**Text passage**.
______
Wednesday, May 17, 2017

Keeping the faith....



Lately I have been really struggling with the whole concept of having faith.  It is hard for me to keep hope and be optimistic when I feel surrounded by not only Sonzee, but other little children trying to battle incurable disorders and diseases.  I realize it is during these types of times that I should feel the magnetic pull to G-d to place my fears, frustrations, and questions on him...but for some reason, I just cannot.  I am unsure if it is because I secretly believe I have some sort of control of how anything in my life is supposed to go and "having faith" admits that I am relying on something other than myself, or am I afraid that having faith puts me in a vulnerable position to be extremely disappointed with the outcome?  

The biggest challenge with my ability to keep faith is that I feel like for the past two years I have been relying on my faith to get me through and I continuously feel "let down".  Maybe that is not necessarily fair considering how many times in the past two years Sonzee has scarcely made it out of various situations; but truthfully, it just feels like it prolongs the war and has not really gotten us completely out of the trenches.  I do not even believe being told we are "in the all clear" is at all possible with a diagnosis like CDKL5, but it just continuously feels like we are being lifted up to crash back down.  Am I feeling this solely because my faith is wavering?  


When we have been faced with situations I try to look, focus, and believe in what the best-case scenario might turn out to be...and the majority (if not every time) that is never how our reality turns out.  It becomes an arduous task to continuously set myself up for the potential disappointment, which to be honest in our case is typically not potential but actually, more likely.  If there is a "rare" complication/side effect, you can bet money that it has Sonzee's name on it; complications that are even rare to other children who have CDKL5 mutations.  27 months of watching my baby girl suffer has drained a lot of my faith and I am desperately trying to not lose it all, but every day it is becoming increasingly difficult.
______
**Records shown**.
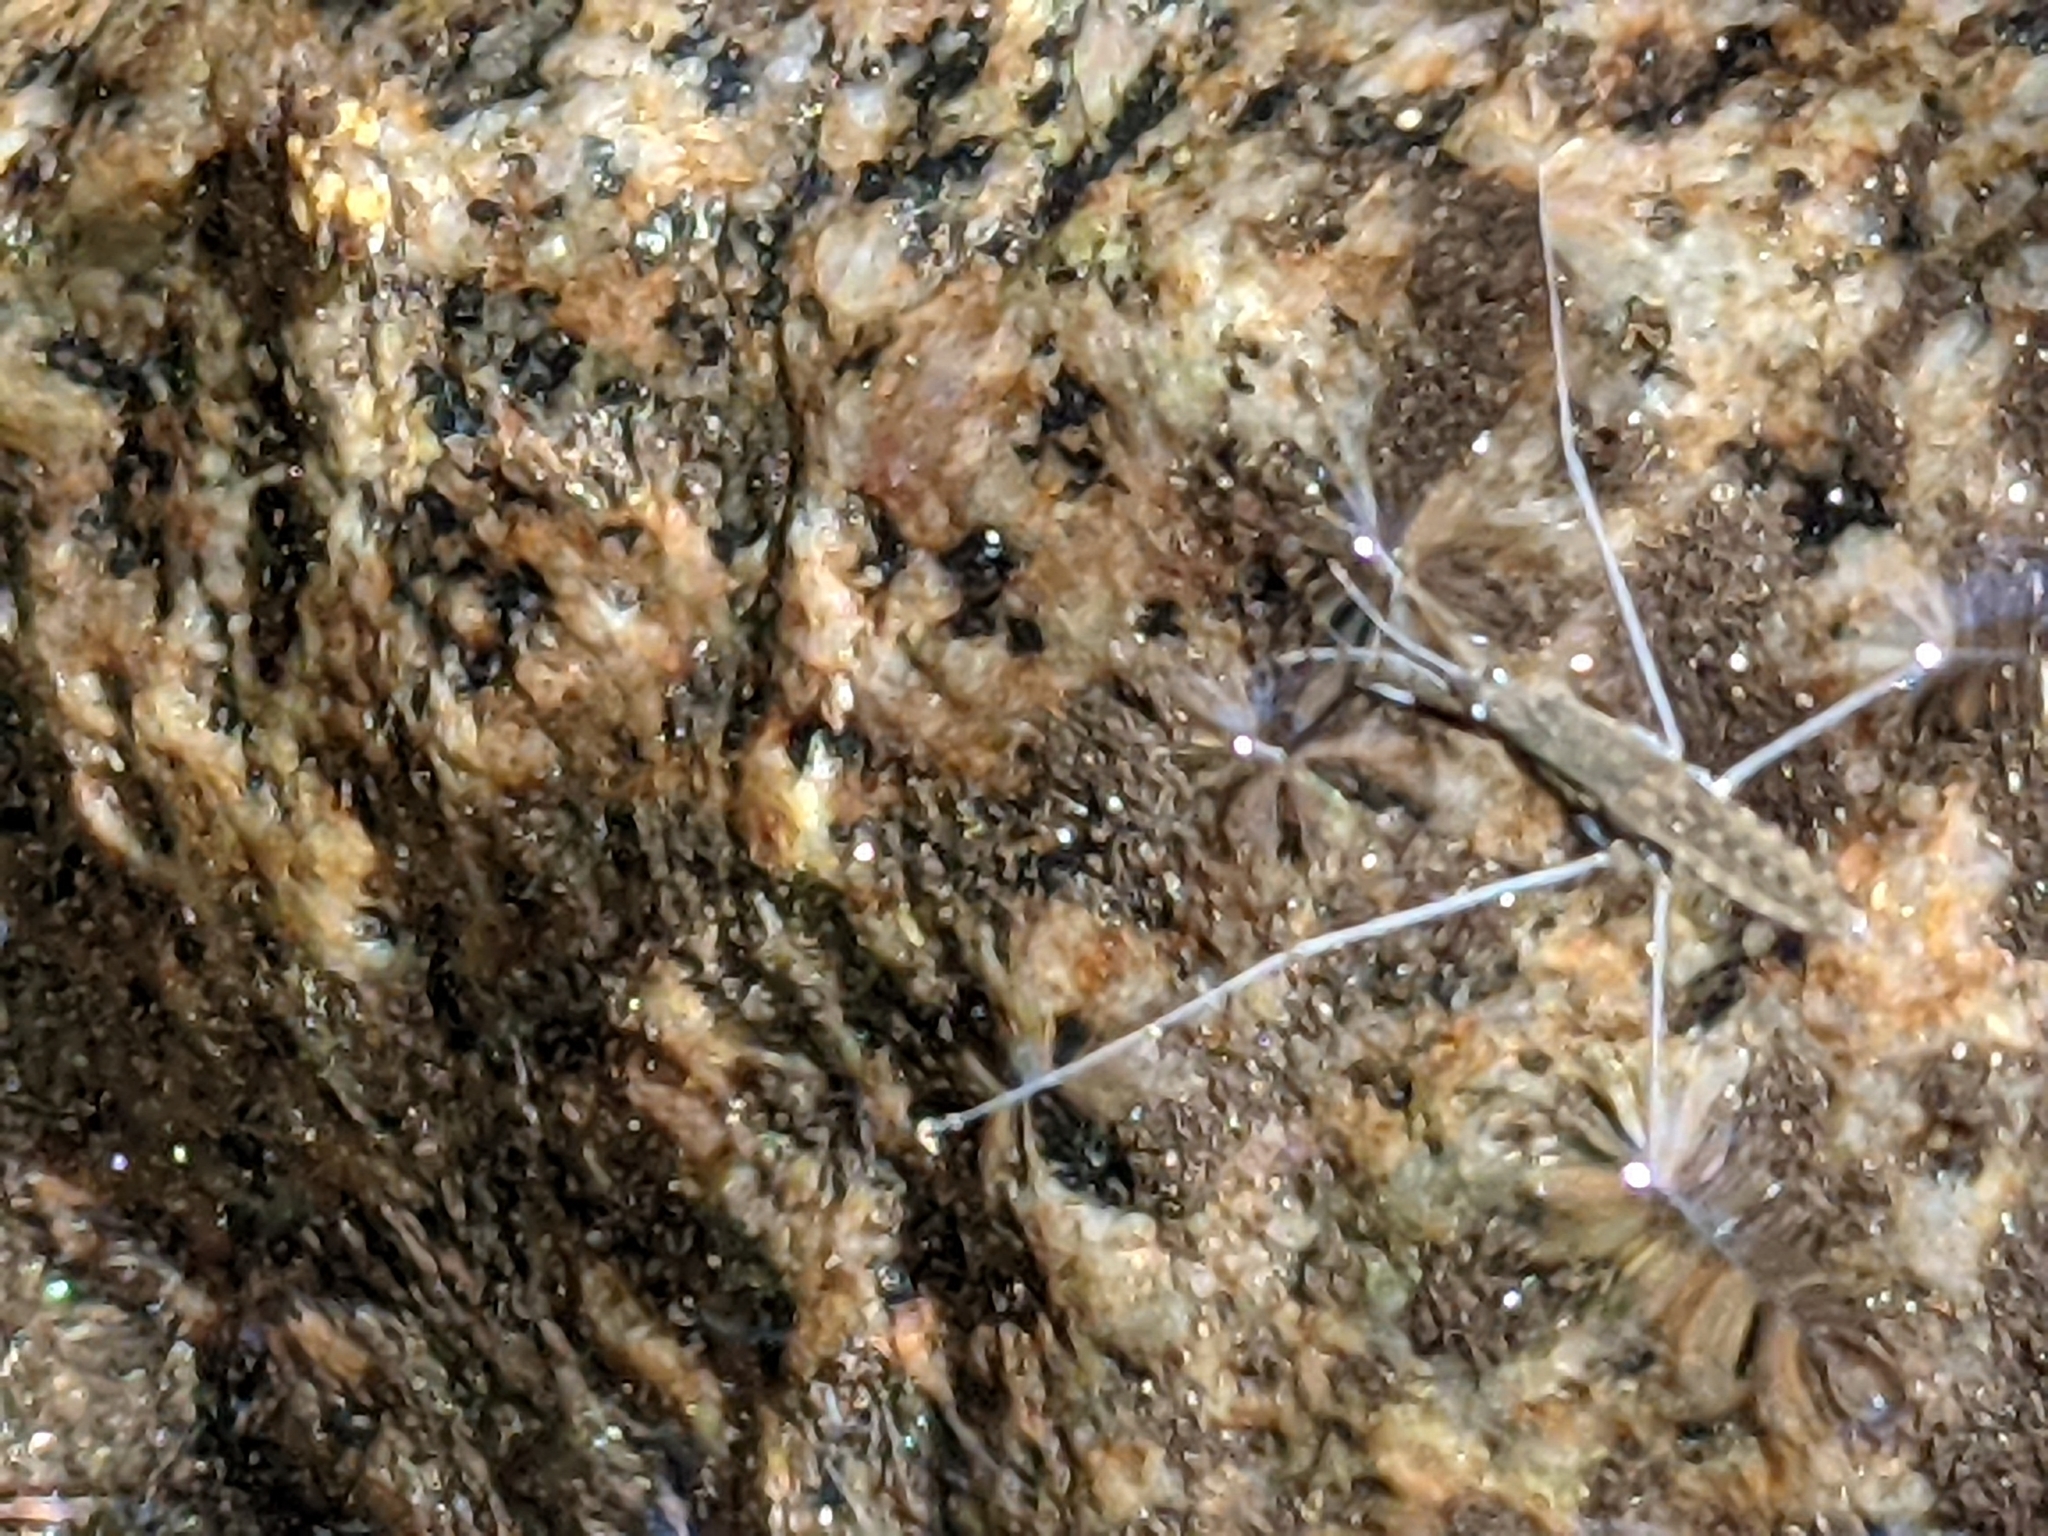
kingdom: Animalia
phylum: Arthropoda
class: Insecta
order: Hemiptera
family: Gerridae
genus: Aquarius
______
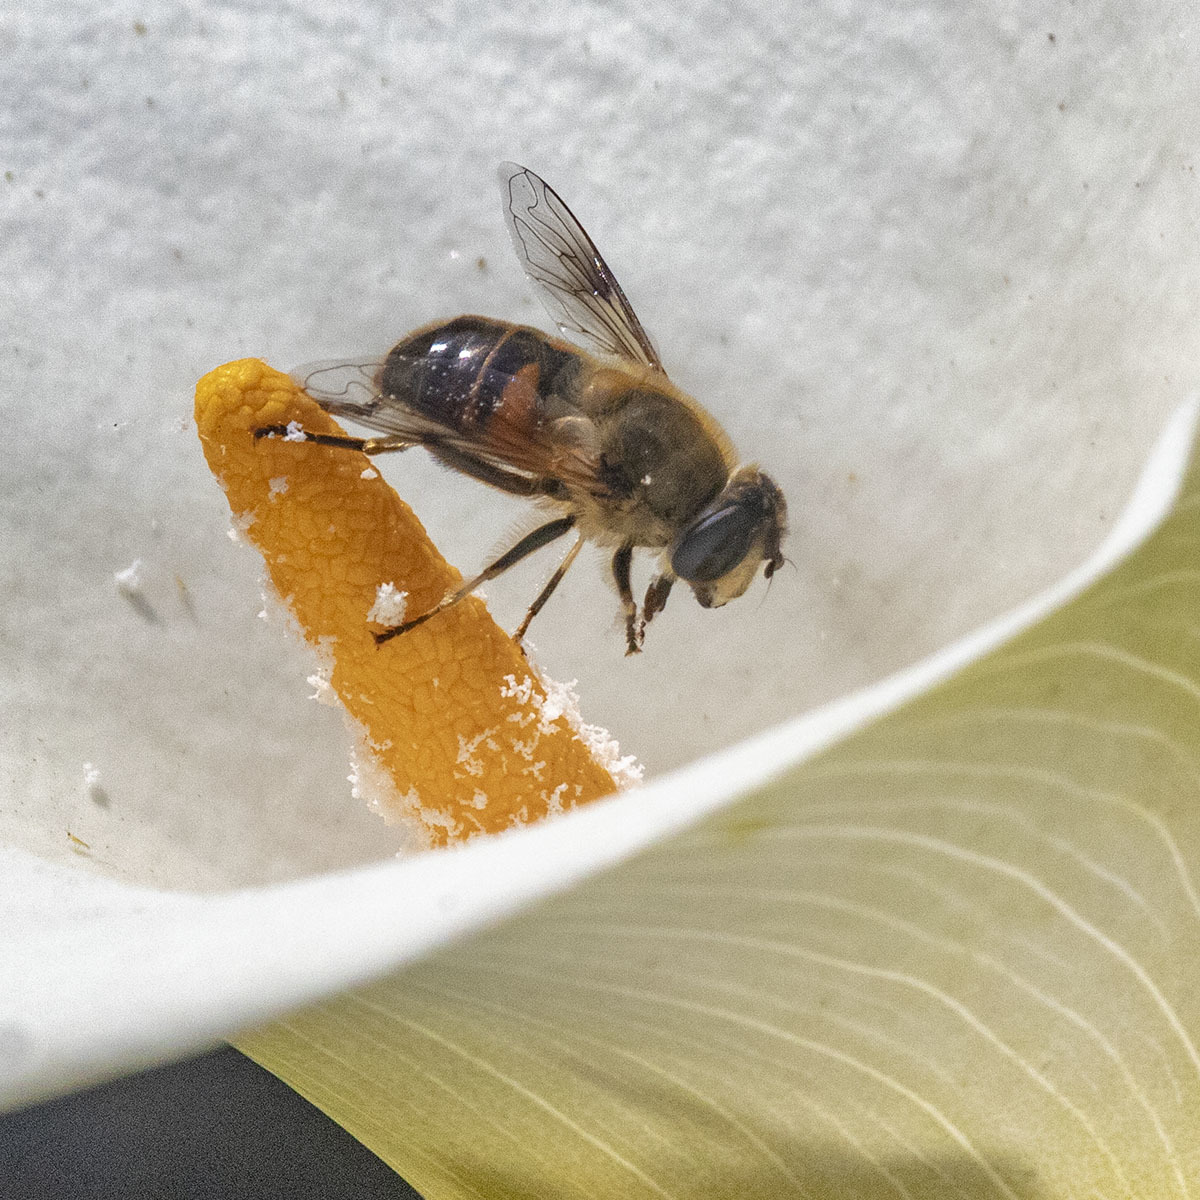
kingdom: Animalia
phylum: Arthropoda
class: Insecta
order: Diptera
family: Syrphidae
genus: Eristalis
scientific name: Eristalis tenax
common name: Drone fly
______
Extract from the post on keeping faith the passage starting with "The biggest challenge" and going on through "faith is wavering?". The lines above were drawn from a different source than the post on keeping faith.

The biggest challenge with my ability to keep faith is that I feel like for the past two years I have been relying on my faith to get me through and I continuously feel "let down".  Maybe that is not necessarily fair considering how many times in the past two years Sonzee has scarcely made it out of various situations; but truthfully, it just feels like it prolongs the war and has not really gotten us completely out of the trenches.  I do not even believe being told we are "in the all clear" is at all possible with a diagnosis like CDKL5, but it just continuously feels like we are being lifted up to crash back down.  Am I feeling this solely because my faith is wavering?